I mean, does he poke fun at the serious shit we all include too—like missing loved ones who’ve died and writing our insecurities on our faces in Sharpie? Sure.

But then he pans out to an image of himself holding 900 tiny pumpkins and you spit your drink because you know that like every white woman ever loves tiny pumpkins.

Because Bo Burnham is a comedian, and his job is to entertain. And anyone who’s in the public eye and whose job it is to make people laugh, cry, feel anything really, knows that there will always be backlash. There will always be criticism. There will always be someone who is offended. But you trudge onward, knowing that making everyone else laugh and feel that salve that humor offers is worth the vitriol you might get from… well, an angry white woman, probably.

Also, making borderline offensive but incredibly funny videos that point out the truths and hypocrisies of the world is literally Bo Burnham’s thing. His song “Welcome to the Internet” makes you question everything we know about humanity as he proves just how fucked up we all are. (Well, the internet proves it.) But as you listen, laugh, cringe, then laugh some more, you’ll again, much like you did with “White Woman’s Instagram,” find yourself saying, “Well shit. He’s right.”

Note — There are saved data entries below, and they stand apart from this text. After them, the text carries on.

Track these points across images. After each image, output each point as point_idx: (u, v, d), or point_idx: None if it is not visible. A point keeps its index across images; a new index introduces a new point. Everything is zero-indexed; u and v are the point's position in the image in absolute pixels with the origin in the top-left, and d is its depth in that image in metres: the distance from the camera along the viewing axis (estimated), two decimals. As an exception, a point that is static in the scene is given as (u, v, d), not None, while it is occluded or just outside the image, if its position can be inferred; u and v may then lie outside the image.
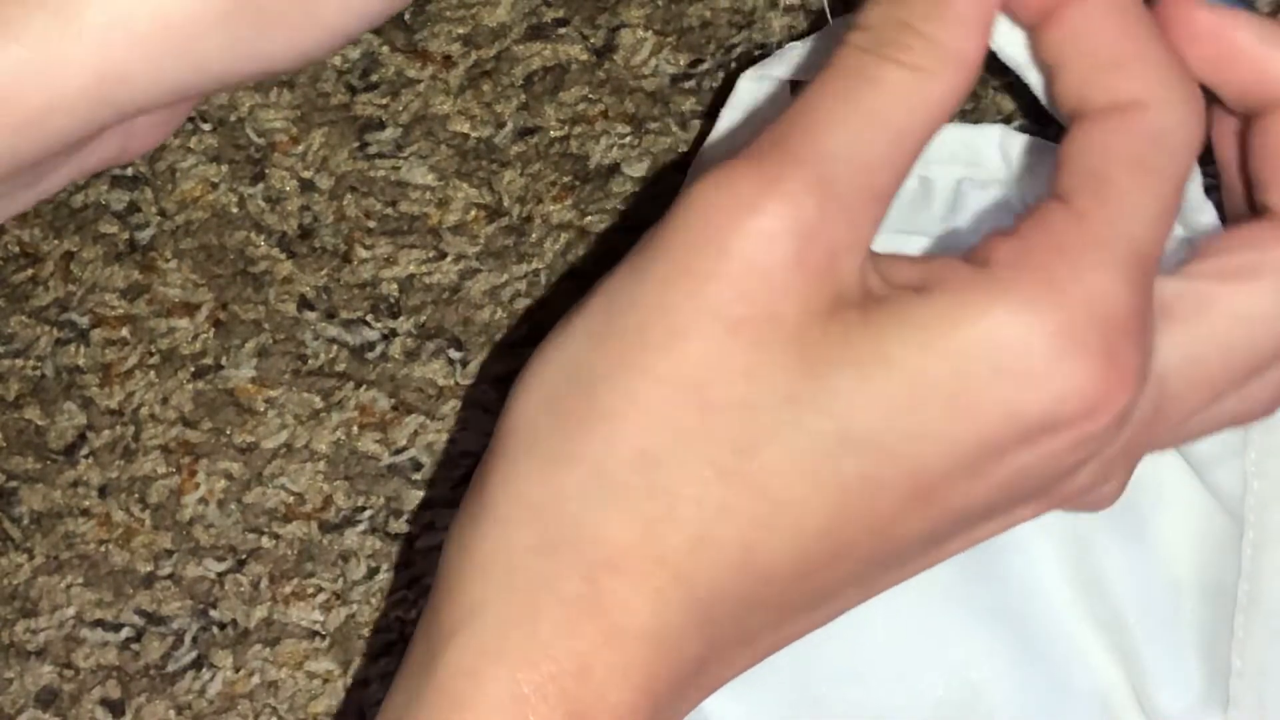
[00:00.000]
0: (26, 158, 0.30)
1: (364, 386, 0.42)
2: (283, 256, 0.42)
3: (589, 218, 0.42)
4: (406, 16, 0.43)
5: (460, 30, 0.43)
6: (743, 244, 0.28)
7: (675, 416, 0.28)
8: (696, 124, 0.43)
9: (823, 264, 0.28)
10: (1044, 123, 0.41)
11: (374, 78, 0.43)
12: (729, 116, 0.41)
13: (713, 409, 0.28)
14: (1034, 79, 0.36)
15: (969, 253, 0.30)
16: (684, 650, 0.29)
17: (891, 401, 0.28)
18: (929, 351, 0.28)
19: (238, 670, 0.41)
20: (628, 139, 0.43)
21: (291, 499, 0.42)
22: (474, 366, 0.42)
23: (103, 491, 0.42)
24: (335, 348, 0.42)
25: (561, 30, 0.43)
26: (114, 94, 0.29)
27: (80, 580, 0.41)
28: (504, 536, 0.29)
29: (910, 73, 0.29)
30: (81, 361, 0.42)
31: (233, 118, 0.43)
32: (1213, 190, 0.42)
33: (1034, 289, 0.28)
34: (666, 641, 0.28)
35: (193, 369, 0.42)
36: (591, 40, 0.43)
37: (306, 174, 0.43)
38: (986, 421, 0.28)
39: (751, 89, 0.41)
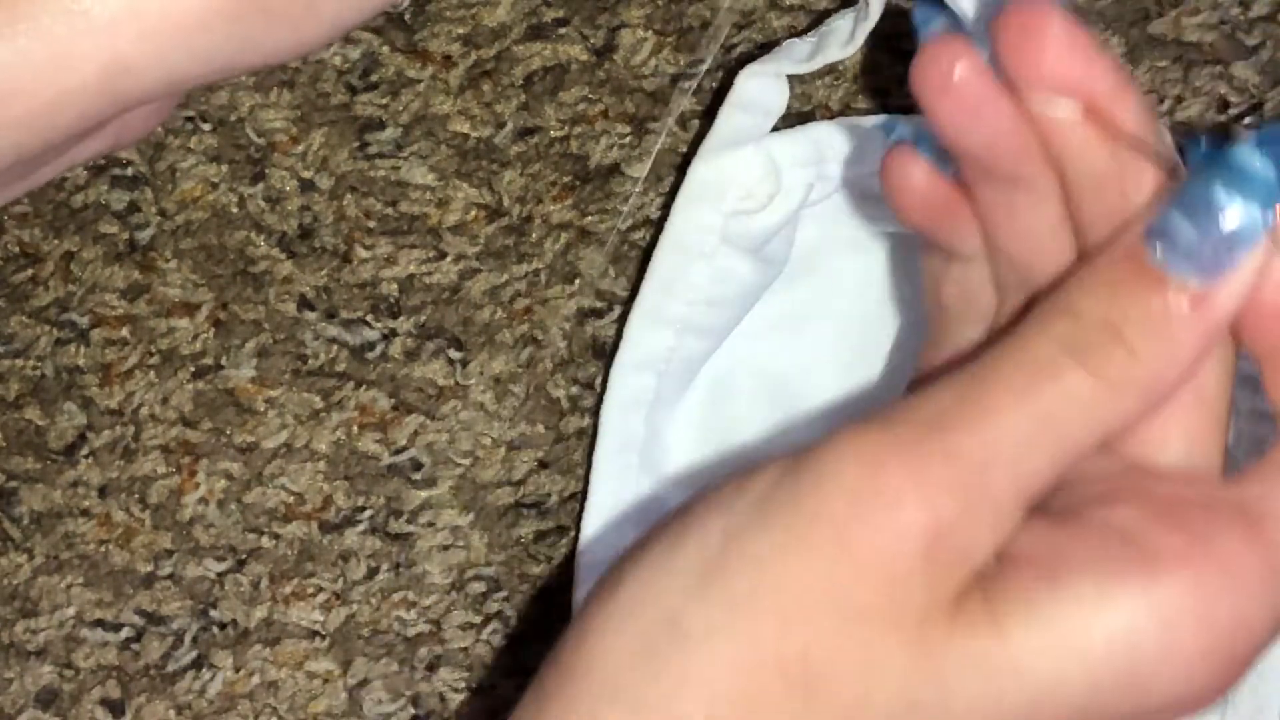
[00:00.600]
0: (30, 151, 0.30)
1: (364, 386, 0.42)
2: (283, 256, 0.42)
3: (589, 218, 0.42)
4: (406, 16, 0.43)
5: (460, 30, 0.43)
6: (876, 535, 0.26)
7: (779, 700, 0.26)
8: (696, 124, 0.43)
9: (954, 560, 0.26)
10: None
11: (374, 78, 0.43)
12: (729, 114, 0.41)
13: (823, 698, 0.26)
14: None
15: (1103, 506, 0.28)
16: None
17: (1016, 712, 0.26)
18: (1061, 657, 0.26)
19: (238, 670, 0.41)
20: (628, 139, 0.43)
21: (291, 499, 0.42)
22: (474, 366, 0.42)
23: (103, 491, 0.42)
24: (335, 348, 0.42)
25: (561, 30, 0.43)
26: (119, 86, 0.29)
27: (80, 580, 0.41)
28: None
29: (1100, 386, 0.26)
30: (81, 361, 0.42)
31: (233, 118, 0.43)
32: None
33: (1191, 601, 0.26)
34: None
35: (193, 369, 0.42)
36: (591, 40, 0.43)
37: (306, 174, 0.43)
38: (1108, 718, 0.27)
39: (751, 85, 0.41)
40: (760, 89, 0.40)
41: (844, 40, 0.40)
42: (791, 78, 0.41)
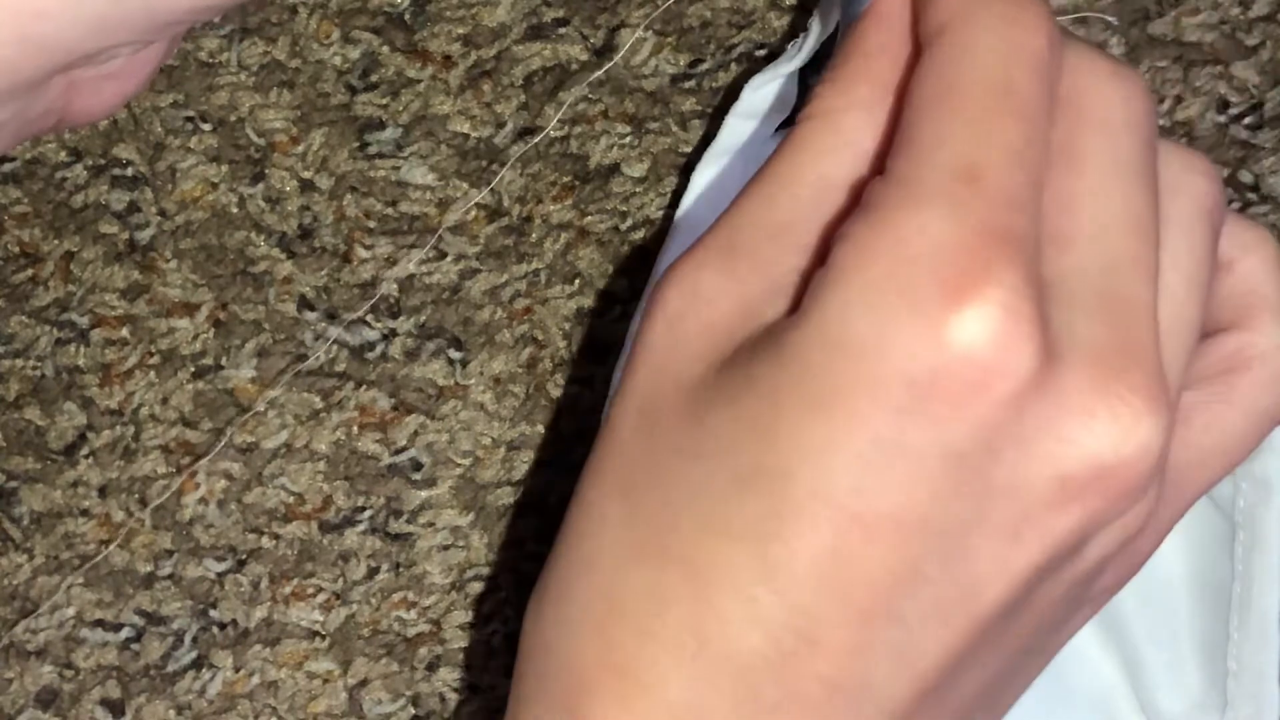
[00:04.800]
0: None
1: (364, 386, 0.42)
2: (283, 256, 0.42)
3: (589, 218, 0.42)
4: (406, 17, 0.43)
5: (460, 30, 0.43)
6: (651, 336, 0.28)
7: (602, 508, 0.28)
8: (696, 124, 0.43)
9: (734, 323, 0.27)
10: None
11: (374, 78, 0.43)
12: (733, 124, 0.40)
13: (630, 491, 0.28)
14: None
15: None
16: None
17: (760, 420, 0.26)
18: (781, 362, 0.26)
19: (238, 670, 0.41)
20: (628, 139, 0.43)
21: (291, 499, 0.42)
22: (474, 366, 0.42)
23: (103, 491, 0.42)
24: (335, 348, 0.42)
25: (561, 30, 0.43)
26: (35, 30, 0.28)
27: (80, 580, 0.41)
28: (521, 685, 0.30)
29: (819, 120, 0.28)
30: (81, 361, 0.42)
31: (233, 118, 0.43)
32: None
33: (846, 257, 0.25)
34: None
35: (193, 369, 0.42)
36: (591, 40, 0.43)
37: (306, 174, 0.42)
38: (860, 416, 0.25)
39: (756, 97, 0.40)
40: (765, 97, 0.40)
41: (818, 32, 0.40)
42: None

Yet, anytime someone cracks a joke about white women and their $8 Starbucks orders, or their family pics where everyone wears matching flannels and frolics in a field, or their unwillingness to wear anything but leggings any hour of the day, there’s always that one bitter Betty who says something incredibly dumb like “Um, isn’t that racist?” No, Betty. You literally just came from a fucking photo shoot in a goddamn field and stopped for a venti-mocha-whip-latte on the way over. YOU’RE STILL WEARING YOUR FLANNEL INFINITY SCARF FFS. Take a seat.

I’ve watched his hysterical video like 12 times. Most of it is true—even about me. And it’s definitely true about a shit-ton of white women on IG. The thing is, it doesn’t matter. Am I still going to buy a wheelbarrow full of pumpkins this fall and take a picture in a field wearing flannels? (Bo, can I borrow yours?) You’re damn right I am. Will I stop eating goat cheese salads now? Fuck no! Goat cheese salads are fantastic. Especially with avocados. (Yeah, that’s right.)

So, no, I’m not offended by this spoof of white women and their IG accounts, nor am I likely to change my own white woman IG account. Because that’s not what humor is for.

This short, Midwestern white chick ain’t going nowhere, Bo, but keep the jokes coming.